- The Senate appears set this week to pass the Economic Growth, Regulatory Relief, and Consumer Protection Act.
- The bill, more commonly known as the Crapo bill, includes a rollback of many banking regulations.
- While it is designed to ease the burden on small community banks, it would also benefit larger regional banks and credit reporting agencies.
The biggest overhaul of the US financial system’s regulatory structure is set to pass the Senate this week in a move that could relax some of the most stringent post-financial crisis for dozens of banks.
Supporters of the bill — officially known as Economic Growth, Regulatory Relief, and Consumer Protection Act but more commonly referred to as the Crapo bill after its author, Senate Banking Committee Chair Mike Crapo — say it will free up regional banks from burdensome regulations and give consumers easier access to credit.
Opponents, such as Sen. Elizabeth Warren of Massachusetts, say the bill will increase risk in the financial system and possibly set the industry up for another devastating crisis.
Despite pushback from Warren and other Democrats, the bill appears to be in great shape to pass the Senate. A slew of moderate Democrats, particularly those running for 2018 reelection in states President Donald Trump won in 2016, have jumped on board.
The ‘SIFI’ change
The bill’s most consequential provision would come from an increase in the threshold for a financial institution to be designated a Systemically Important Financial Institution, or SIFI — to $ 250 billion in assets from the current $ 50 billion.
The move has long been favored by Republicans in Congress, the Trump administration, Treasury Secretary Steven Mnuchin, and some Democrats.
Banks that are designated as a SIFI must adhere to stricter rules and oversight. For instance, SIFI institutions must produce “living wills” that lay out how a bank would sell off assets in the event of a bankruptcy without disturbing the broader financial system.
This would affect several large regional banks, like BB&T, Fifth-Third Bank, and SunTrust, which would no longer be subject to the more stringent SIFI rules. The total number of SIFIs would drop to 12 from the current 38.
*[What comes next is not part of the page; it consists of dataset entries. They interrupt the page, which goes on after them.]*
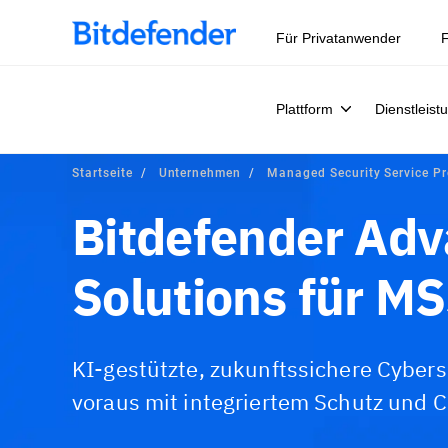
Für Privatanwender
F
Plattform
Dienstleist
Startseite
Unternehmen
Managed Security Service P
Bitdefender Ad
Solutions für M
KI-gestützte, zukunftssichere Cybers
voraus mit integriertem Schutz und 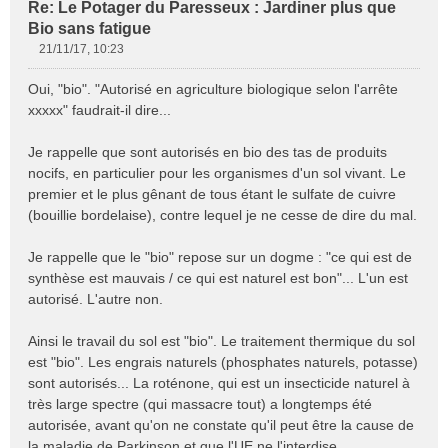
Re: Le Potager du Paresseux : Jardiner plus que
Bio sans fatigue
21/11/17, 10:23
M
e
Oui, "bio". "Autorisé en agriculture biologique selon l'arrête
s
xxxxx" faudrait-il dire...
s
a
Je rappelle que sont autorisés en bio des tas de produits
g
e
nocifs, en particulier pour les organismes d'un sol vivant. Le
n
premier et le plus gênant de tous étant le sulfate de cuivre
o
(bouillie bordelaise), contre lequel je ne cesse de dire du mal.
n
l
Je rappelle que le "bio" repose sur un dogme : "ce qui est de
u
synthèse est mauvais / ce qui est naturel est bon"... L'un est
autorisé. L'autre non.
Ainsi le travail du sol est "bio". Le traitement thermique du sol
est "bio". Les engrais naturels (phosphates naturels, potasse)
sont autorisés... La roténone, qui est un insecticide naturel à
très large spectre (qui massacre tout) a longtemps été
autorisée, avant qu'on ne constate qu'il peut être la cause de
la maladie de Parkinson et que l'UE ne l'interdise...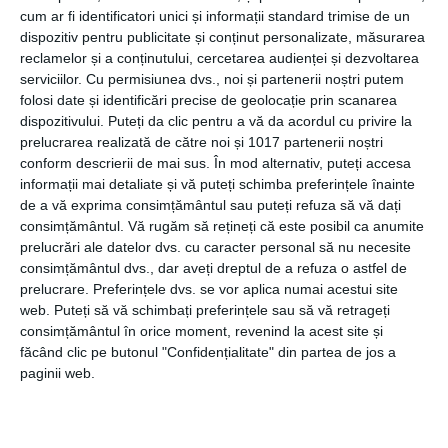
cum ar fi identificatori unici și informații standard trimise de un
dispozitiv pentru publicitate și conținut personalizate, măsurarea
reclamelor și a conținutului, cercetarea audienței și dezvoltarea
serviciilor.
Cu permisiunea dvs., noi și partenerii noștri putem
Un pastor din provincia Jeonbuk, care a participat la
folosi date și identificări precise de geolocație prin scanarea
seminarul biblic, a declarat: „A fost impresionant să îl aud
dispozitivului. Puteți da clic pentru a vă da acordul cu privire la
spunând cu tărie că Apocalipsa este o promisiune a lui
prelucrarea realizată de către noi și 1017 partenerii noștri
Isus și că nu ar trebui luată cu ușurință.” „Cred că ar fi bine
conform descrierii de mai sus. În mod alternativ, puteți accesa
să ne deschidem inimile și să învățăm aceste cuvinte cu
informații mai detaliate și vă puteți schimba preferințele înainte
de a vă exprima consimțământul sau puteți refuza să vă dați
seriozitate”, a spus acesta.
consimțământul.
Vă rugăm să rețineți că este posibil ca anumite
prelucrări ale datelor dvs. cu caracter personal să nu necesite
consimțământul dvs., dar aveți dreptul de a refuza o astfel de
prelucrare. Preferințele dvs. se vor aplica numai acestui site
„Am urmărit prelegerea de pe YouTube după Seminarul
web. Puteți să vă schimbați preferințele sau să vă retrageți
Biblic din Ulsan din ianuarie anul acesta”, a spus misionarul
consimțământul în orice moment, revenind la acest site și
Park Mo dintr-o zonă apropiată, „și a fost incredibil de
făcând clic pe butonul "Confidențialitate" din partea de jos a
asemănător cu Cuvântul lui Dumnezeu. Simt că am întâlnit
paginii web.
un nou ghid pentru lucrarea mea misionară din viitor.”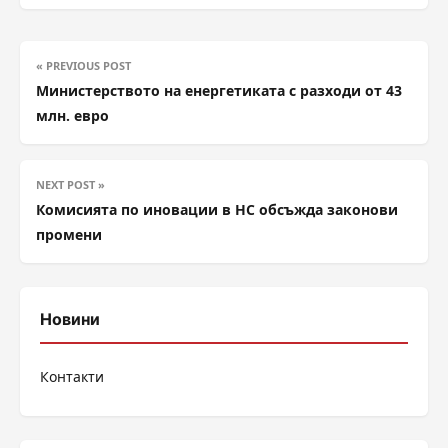
« PREVIOUS POST
Министерството на енергетиката с разходи от 43
млн. евро
NEXT POST »
Комисията по иновации в НС обсъжда законови
промени
Новини
Контакти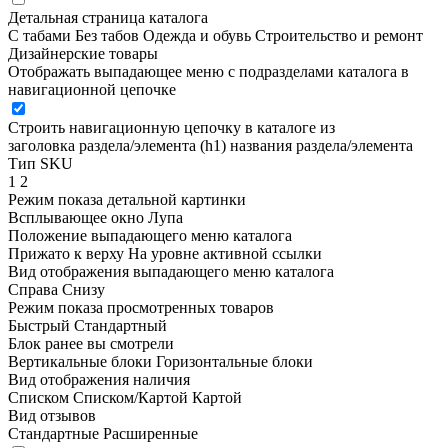
Детальная страница каталога
С табами
Без табов
Одежда и обувь
Строительство и ремонт
Дизайнерские товары
Отображать выпадающее меню с подразделами каталога в
навигационной цепочке
Строить навигационную цепочку в каталоге из
заголовка раздела/элемента (h1)
названия раздела/элемента
Тип SKU
1
2
Режим показа детальной картинки
Всплывающее окно
Лупа
Положение выпадающего меню каталога
Прижато к верху
На уровне активной ссылки
Вид отображения выпадающего меню каталога
Справа
Снизу
Режим показа просмотренных товаров
Быстрый
Стандартный
Блок ранее вы смотрели
Вертикальные блоки
Горизонтальные блоки
Вид отображения наличия
Списком
Списком/Картой
Картой
Вид отзывов
Стандартные
Расширенные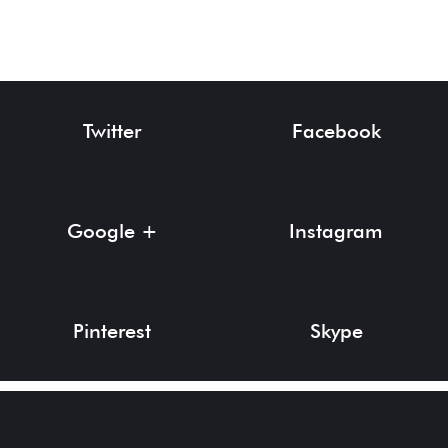
Twitter
Facebook
Google +
Instagram
Pinterest
Skype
Lawmakers that favor the bill say the SIFI designation was never meant to apply to these regional banks and that the burden of regulation is making it difficult for them to operate and consumers to access credit.
Opponents of the bill note that some institutions that helped precipitate the financial crisis had a smaller asset pile than the proposed $ 250 billion threshold, however. Warren pointed to Countrywide, a mortgage lender that helped contribute to the crisis and held around $ 210 billion in assets.
“If this bill passes, the next Countrywide will be regulated as if it were some tiny, little community bank,” Warren said. “That’s staggeringly dangerous for the American economy.”
In addition to the SIFI adjustment, the Crapo bill also includes several proposed tweaks for smaller banks and other financial institutions. Most of those changes are designed to ease regulation and allow businesses to engage in different types of lending and investing.
Here’s a rundown of some of the other major provisions. The bill would:
- Increase the threshold for banks to undergo the annual street test from the Federal Reserve, to $ 250 billion from the current $ 10 billion. Banks with assets between $ 100 billion and $ 250 billion would have to wait 18 months for an exemption and could still be tested periodically. If an institution fails these stress tests, which judge the systemic risk from the bank in the event of a severe downturn in asset values, the bank could be subject to additional regulations.
- Exempt banks with less than $ 10 billion in assets from the so-called Volcker Rule. The rule, named after former Fed chair Paul Volcker, prohibits depository institutions from engaging in proprietary trading and investing in certain hedge funds and private equity firms — cutting down on the type of risky investments a bank can make.
- Include carve outs for smaller community banks with less than a certain amount in assets, relaxing rules on what types of real estate loans the banks can make and how much capital they need on hand.
- Force credit reporting agencies like Equifax and TransUnion to give consumers free credit freezes, but also shield the agencies from certain class action lawsuits and allow the firms to offer credit checks for mortgage applications.
Crapo released some minor last-minute adjustments to more closely adhere to the House’s conservative approach to deregulation, said Jaret Seiberg, a financial services analyst at Cowen Washington Research Group. Moving it closer to the House’s goals, he said, is an attempt to ease the bill’s passage.
“To us, this suggests that Senate GOP leaders want the House to simply approve the Senate bill as written rather than adopt changes that would require a conference,” Seiberg wrote in a note to clients on Monday. “A conference could push enactment of the bill to fall and even put enactment at risk as it is hard to see the Senate accepting any other changes.”
While the timing of a vote on the bill is uncertain, the Senate must first go through a series of proposed amendments. A vote to prevent a filibuster passed easily Monday. Issac Boltansky, a policy analyst at the research firm Compass Point, said that indicates the full bill should get through the Senate this week.
“Notably, the contingent of moderate Democrats supporting the bill held through this vote, which signals that passage remains likely,” Boltansky wrote on Tuesday. “Although lawmakers are still lacking a time agreement to consider amendments, all indications are that the Senate will clear the bill this week.”